Once you find the line that contains "zwaardere versies produceren", write out that line and every line after it to the end of the records, exactly and with nothing else.

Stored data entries
-----

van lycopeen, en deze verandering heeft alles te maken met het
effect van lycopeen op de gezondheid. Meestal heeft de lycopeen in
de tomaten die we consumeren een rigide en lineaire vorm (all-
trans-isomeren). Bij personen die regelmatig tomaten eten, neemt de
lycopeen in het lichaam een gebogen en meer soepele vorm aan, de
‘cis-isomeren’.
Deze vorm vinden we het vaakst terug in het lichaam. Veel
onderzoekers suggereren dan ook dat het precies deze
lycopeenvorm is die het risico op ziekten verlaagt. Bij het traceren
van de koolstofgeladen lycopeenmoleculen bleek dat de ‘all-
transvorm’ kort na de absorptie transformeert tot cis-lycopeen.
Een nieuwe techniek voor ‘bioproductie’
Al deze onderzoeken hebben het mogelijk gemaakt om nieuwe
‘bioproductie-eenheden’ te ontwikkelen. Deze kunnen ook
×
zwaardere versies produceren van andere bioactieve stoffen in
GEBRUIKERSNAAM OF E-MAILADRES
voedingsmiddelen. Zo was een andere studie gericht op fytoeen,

-----

◆ REPLY TO THE EXERCISE
zwaardere versies produceren van andere bioactieve stoffen in
GEBRUIKERSNAAM OF E-MAILADRES
voedingsmiddelen. Zo was een andere studie gericht op fytoeen,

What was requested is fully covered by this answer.